Numerical Analysis on the Aerodynamic Characteristics of SUV Car Model Install with Vortex Generator

Abstract

The investigation of automotive aerodynamics involves analysing several forces operating on a car while driving on the road, such as drag and lift forces. The flow separation at the vehicle's rear end is one of the primary causes of aerodynamic drag for automobile vehicles. It is feasible to improve fuel efficiency by lowering the drag force. The study focuses on the influence of a vortex generator (VG) on the aerodynamics of a sport utility vehicle (SUV) car.
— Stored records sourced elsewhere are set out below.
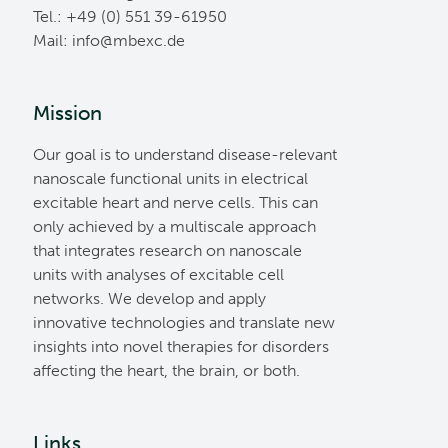
Tel.: +49 (0) 551 39-61950
Mail:
ed.cxebm@ofni
Mission
Our goal is to understand disease-relevant
nanoscale functional units in electrical
excitable heart and nerve cells. This can
only achieved by a multiscale approach
that integrates research on nanoscale
units with analyses of excitable cell
networks. We develop and apply
innovative technologies and translate new
insights into novel therapies for disorders
affecting the heart, the brain, or both.
Links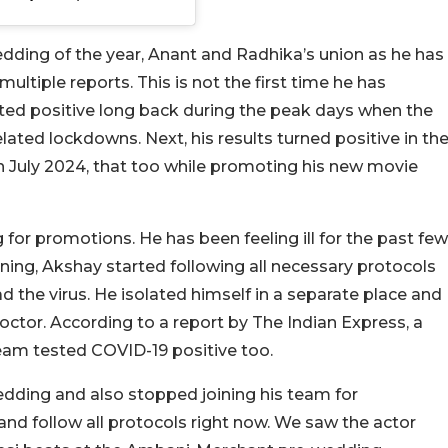
dding of the year, Anant and Radhika’s union as he has
ultiple reports. This is not the first time he has
ted positive long back during the peak days when the
ated lockdowns. Next, his results turned positive in th
in July 2024, that too while promoting his new movie
g for promotions. He has been feeling ill for the past few
rning, Akshay started following all necessary protocols
 the virus. He isolated himself in a separate place and
octor. According to a report by The Indian Express, a
am tested COVID-19 positive too.
dding and also stopped joining his team for
nd follow all protocols right now. We saw the actor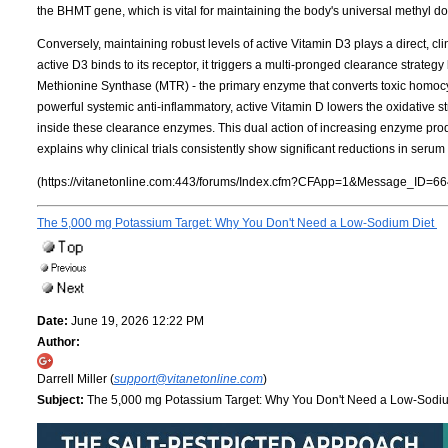
the BHMT gene, which is vital for maintaining the body's universal methyl d
Conversely, maintaining robust levels of active Vitamin D3 plays a direct, cl
active D3 binds to its receptor, it triggers a multi-pronged clearance strateg
Methionine Synthase (MTR) - the primary enzyme that converts toxic homocy
powerful systemic anti-inflammatory, active Vitamin D lowers the oxidative s
inside these clearance enzymes. This dual action of increasing enzyme pr
explains why clinical trials consistently show significant reductions in ser
(https://vitanetonline.com:443/forums/Index.cfm?CFApp=1&Message_ID=66
The 5,000 mg Potassium Target: Why You Don't Need a Low-Sodium Diet
Date:
June 19, 2026 12:22 PM
Author:
Darrell Miller (
support@vitanetonline.com
)
Subject:
The 5,000 mg Potassium Target: Why You Don't Need a Low-Sodi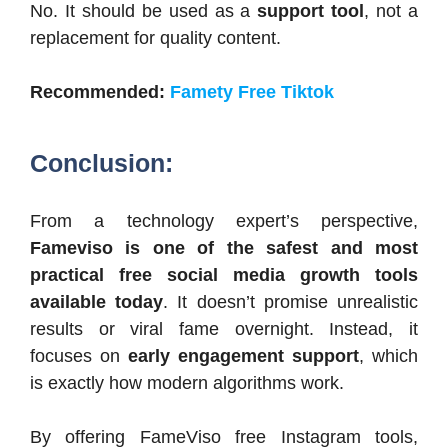
No. It should be used as a
support tool
, not a
replacement for quality content.
Recommended:
Famety Free Tiktok
Conclusion:
From a technology expert’s perspective,
Fameviso is one of the safest and most
practical free social media growth tools
available today
. It doesn’t promise unrealistic
results or viral fame overnight. Instead, it
focuses on
early engagement support
, which
is exactly how modern algorithms work.
By offering FameViso free Instagram tools,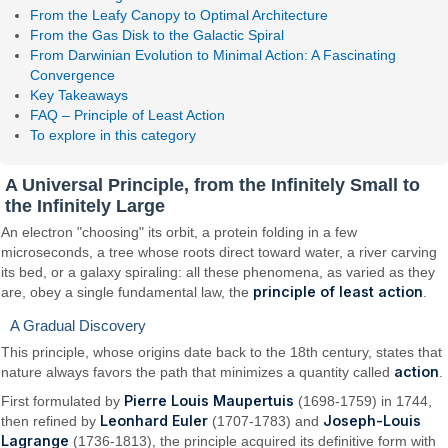
From the Leafy Canopy to Optimal Architecture
From the Gas Disk to the Galactic Spiral
From Darwinian Evolution to Minimal Action: A Fascinating
Convergence
Key Takeaways
FAQ – Principle of Least Action
To explore in this category
A Universal Principle, from the Infinitely Small to
the Infinitely Large
An electron "choosing" its orbit, a protein folding in a few
microseconds, a tree whose roots direct toward water, a river carving
its bed, or a galaxy spiraling: all these phenomena, as varied as they
principle of least action
are, obey a single fundamental law, the
.
A Gradual Discovery
This principle, whose origins date back to the 18th century, states that
action
nature always favors the path that minimizes a quantity called
.
Pierre Louis Maupertuis
First formulated by
(1698-1759) in 1744,
Leonhard Euler
Joseph-Louis
then refined by
(1707-1783) and
Lagrange
(1736-1813), the principle acquired its definitive form with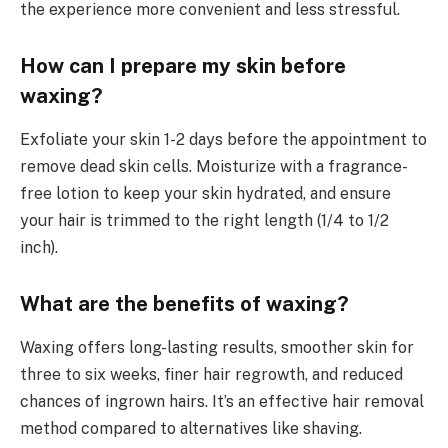
the experience more convenient and less stressful.
How can I prepare my skin before
waxing?
Exfoliate your skin 1-2 days before the appointment to
remove dead skin cells. Moisturize with a fragrance-
free lotion to keep your skin hydrated, and ensure
your hair is trimmed to the right length (1/4 to 1/2
inch).
What are the benefits of waxing?
Waxing offers long-lasting results, smoother skin for
three to six weeks, finer hair regrowth, and reduced
chances of ingrown hairs. It’s an effective hair removal
method compared to alternatives like shaving.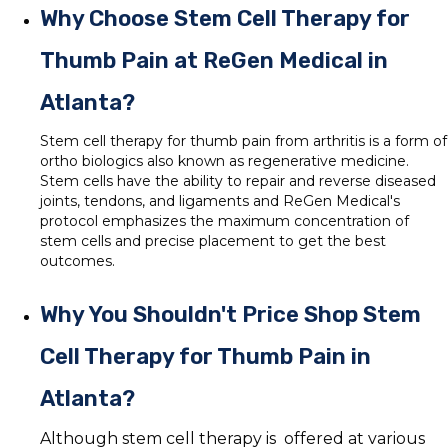
Why Choose Stem Cell Therapy for
Thumb Pain at ReGen Medical in
Atlanta?
Stem cell therapy for thumb pain from arthritis is a form of
ortho biologics also known as regenerative medicine.
Stem cells have the ability to repair and reverse diseased
joints, tendons, and ligaments and ReGen Medical's
protocol emphasizes the maximum concentration of
stem cells and precise placement to get the best
outcomes.
Why You Shouldn't Price Shop Stem
Cell Therapy for Thumb Pain in
Atlanta?
Although stem cell therapy is offered at various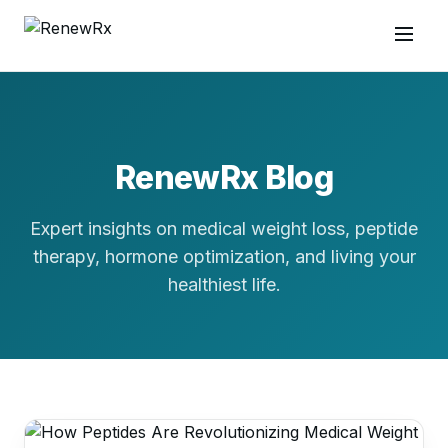
RenewRx Blog
Expert insights on medical weight loss, peptide
therapy, hormone optimization, and living your
healthiest life.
The study aims to simulate fluid flow analysis for an SUV car that uses VG and without VG, as well as to assess the impact of a different configuration of VG and a varying number and fillet radius of VG. The number of VG are 3, 5, and 9. The different fillet radius of VG are 5, 10, and 15 mm. Using the Reynold-Averaged Navier Stokes Equation (RANS) in the numerical simulation, the Reynolds number at the computational domain is 1.1391 × 10⁷ and 1.4808 × 10⁷, which is determined by the height of the model and the freestream velocity. The results show that aerodynamic characteristics are significantly influenced by the number of VG and various size radius fillets of VG. From the result, 9 number of VG and 5 mm fillet radius obtained the lowest value of coefficient of drag, C_d compared with the others which is C_d = 0.3747 for 27.78 m/s and C_d = 0.5031 for 33.33 m/s, respectively. Furthermore, the analysis of flow structures suggested the locations of vortex formation and wake turbulence at the rear of the vehicle. In contrast, the 9 number of VG with a 5 mm radius fillet of VG emerged as the most suitable VG for this scenario, exhibiting a C_d value closest to the base model and the lowest C_d value.